Foreign Ministry spokesman Tanju Bilgic said more than 13,000 people had entered Turkey in the past week from Syria where moderate Syrian rebels and Kurdish forces have fought Islamic State militants holding the Syrian town of Tel Abyad.

Turkey is uncomfortable with gains by Kurdish YPG militia in Syria, saying they have links with the outlawed Kurdistan Workers Party (PKK) which has fought a decades-long insurgency against the Turkish state. The PKK is considered a terrorist group by Ankara, the United States and European Union.

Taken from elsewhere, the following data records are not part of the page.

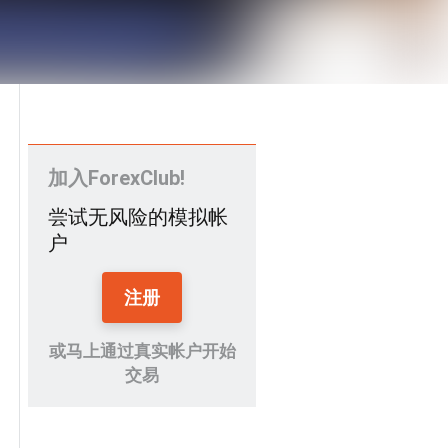
加入ForexClub!
尝试无风险的模拟帐
户
注册
或马上通过真实帐户开始
交易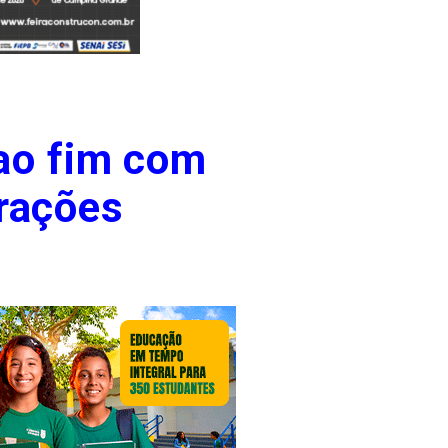
ao fim com
trações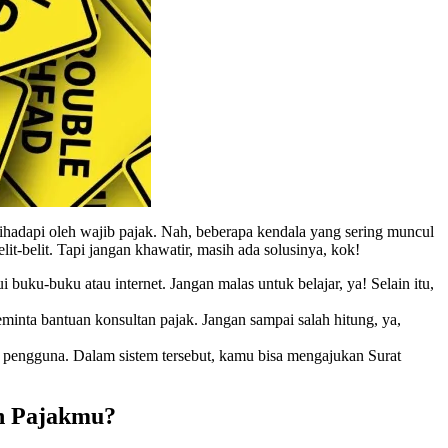
hadapi oleh wajib pajak. Nah, beberapa kendala yang sering muncul
t-belit. Tapi jangan khawatir, masih ada solusinya, kok!
buku-buku atau internet. Jangan malas untuk belajar, ya! Selain itu,
inta bantuan konsultan pajak. Jangan sampai salah hitung, ya,
ah pengguna. Dalam sistem tersebut, kamu bisa mengajukan Surat
n Pajakmu?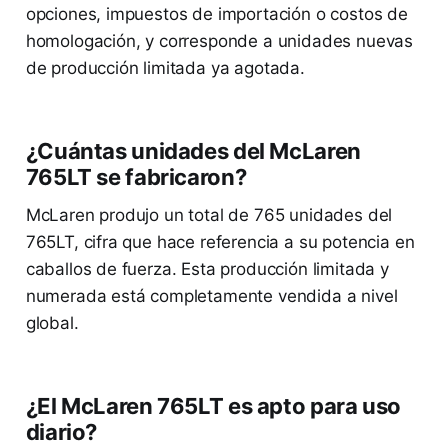
opciones, impuestos de importación o costos de
homologación, y corresponde a unidades nuevas
de producción limitada ya agotada.
¿Cuántas unidades del McLaren
765LT se fabricaron?
McLaren produjo un total de 765 unidades del
765LT, cifra que hace referencia a su potencia en
caballos de fuerza. Esta producción limitada y
numerada está completamente vendida a nivel
global.
¿El McLaren 765LT es apto para uso
diario?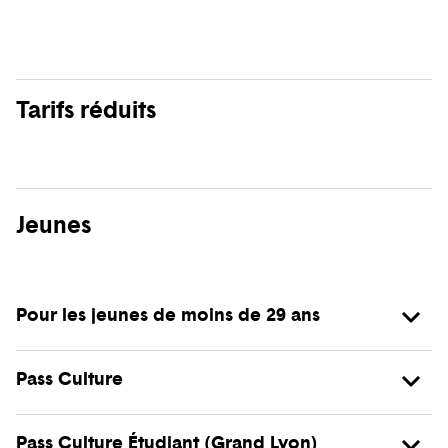
Tarifs réduits
Jeunes
Pour les jeunes de moins de 29 ans
Pass Culture
Pass Culture Étudiant (Grand Lyon)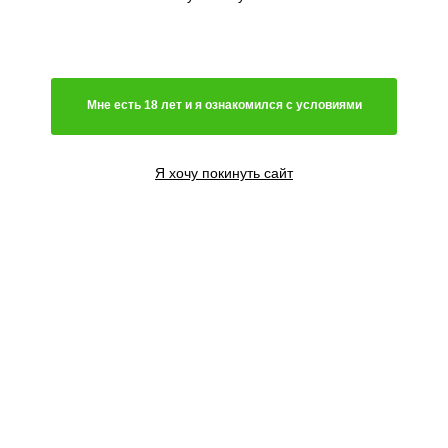
Генетика
Гибрид
Преимущественно сатива
Чистая индика
Преимущественно индика
Мне есть 18 лет и я ознакомился с условиями
Чистая сатива
40% Сатива - 60% Индика
Индика
Я хочу покинуть сайт
Световой режим
Автоцветущий сорт
Фотопериодный сорт
Цветение
Феминизированные семена
Регулярные семена
Содержание ТГК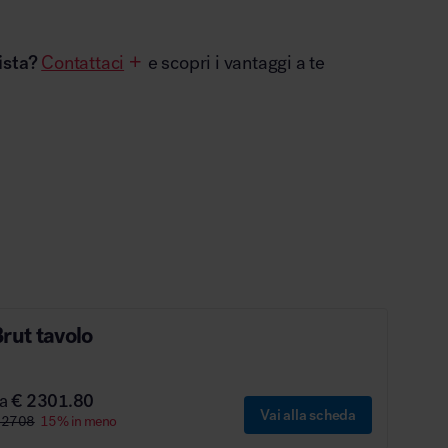
ista?
Contattaci
e scopri i vantaggi a te
rut tavolo
da
€ 2301.80
Vai alla scheda
 2708
15% in meno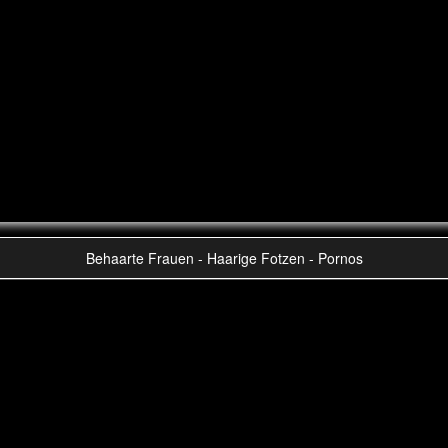
Behaarte Frauen - Haarige Fotzen - Pornos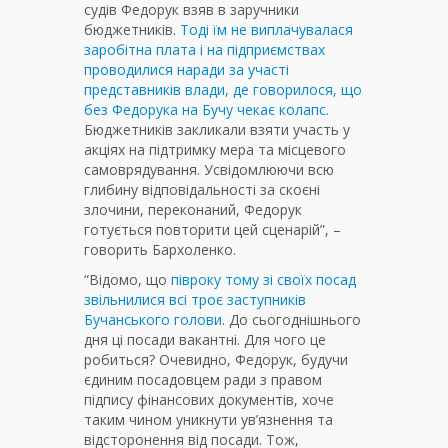
судів Федорук взяв в заручники
бюджетників.
Тоді їм не виплачувалася
заробітна плата і на підприємствах
проводилися наради за участі
представників влади, де говорилося, що
без Федорука на Бучу чекає колапс.
Бюджетників закликали взяти участь у
акціях на підтримку мера та місцевого
самоврядування. Усвідомлюючи всю
глибину відповідальності за скоєні
злочини, переконаний, Федорук
готується повторити цей сценарій”, –
говорить Бархоленко.
“Відомо, що
півроку тому зі своїх посад
звільнилися всі троє заступників
Бучанського голови
. До сьогоднішнього
дня ці посади вакантні. Для чого це
робиться? Очевидно, Федорук, будучи
єдиним посадовцем ради з правом
підпису фінансових документів, хоче
таким чином уникнути ув’язнення та
відсторонення від посади. Тож,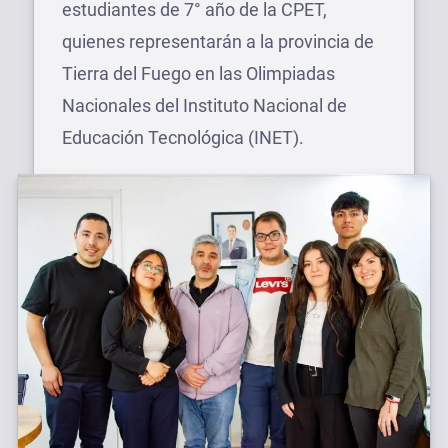
estudiantes de 7° año de la CPET,
quienes representarán a la provincia de
Tierra del Fuego en las Olimpiadas
Nacionales del Instituto Nacional de
Educación Tecnológica (INET).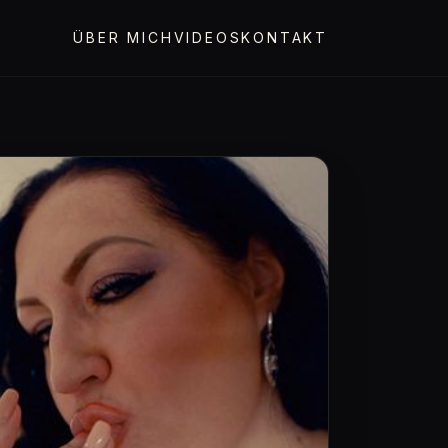
ÜBER MICH
VIDEOS
KONTAKT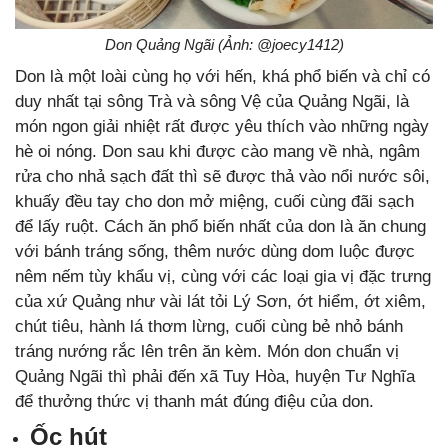
Don Quảng Ngãi (Ảnh: @joecy1412)
Don là một loài cùng họ với hến, khá phổ biến và chỉ có
duy nhất tại sông Trà và sông Vệ của Quảng Ngãi, là
món ngon giải nhiệt rất được yêu thích vào những ngày
hè oi nóng. Don sau khi được cào mang về nhà, ngâm
rửa cho nhả sạch đất thì sẽ được thả vào nổi nước sôi,
khuấy đều tay cho don mở miệng, cuối cùng đãi sạch
để lấy ruột. Cách ăn phổ biến nhất của don là ăn chung
với bánh tráng sống, thêm nước dùng dom luộc được
nêm nếm tùy khẩu vị, cùng với các loại gia vị đặc trưng
của xứ Quảng như vài lát tỏi Lý Sơn, ớt hiểm, ớt xiêm,
chút tiêu, hành lá thơm lừng, cuối cùng bẻ nhỏ bánh
tráng nướng rắc lên trên ăn kèm. Món don chuẩn vị
Quảng Ngãi thì phải đến xã Tuy Hòa, huyện Tư Nghĩa
để thưởng thức vị thanh mát đúng điệu của don.
Ốc hút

The Kurdish issue has assumed an increased sensitivity since a Kurdish party won parliamentary seats in elections that stripped the ruling AK Party of its overall majority. The continuation of peace talks with the PKK could become an issue in coalition talks now under way.

ISLAMIC STATE

The PKK has carved out a role fighting Islamic State, with its members helping to break a siege of the Syrian town of Kobani last autumn as a U.S.-led coalition bombed the Islamist militants’ positions.

“The West, which has shot Arabs and Turkmens, is unfortunately placing the PYD (the political wing of the YPG) and PKK in lieu of them,” Erdogan said in a speech at the Ankara chamber of commerce.

Though a NATO member and U.S. ally, Turkey has refused to take a frontline role in the U.S.-led coalition against Islamic State, nervous of Kurdish territorial gains and arguing only Syrian President Bashar al-Assad’s fall can bring lasting peace.

Erdogan’s comments may anger Turkey’s Kurds, many of whom suspect Ankara has been backing militant Islamist factions in Syria against their brethren and were enraged by its refusal to intervene and stop an Islamic State siege of Kobani.

“It’s not true to say the YPG are terrorists because they haven’t committed any terrorist actions against people in Syria. They are protecting Muslims, Christians, Jews,” said Idris Nassan, an official in the Kobani canton.

Thousands of people have fled from Syria into Turkey in recent days to escape advances by YPG forces as well as aerial bombardment by the United States and Arab allies trying to help the Kurds push back Islamic State.

A Turkish official told Reuters on Wednesday that all the refugees appeared to be Syrian or Iraqi Arabs.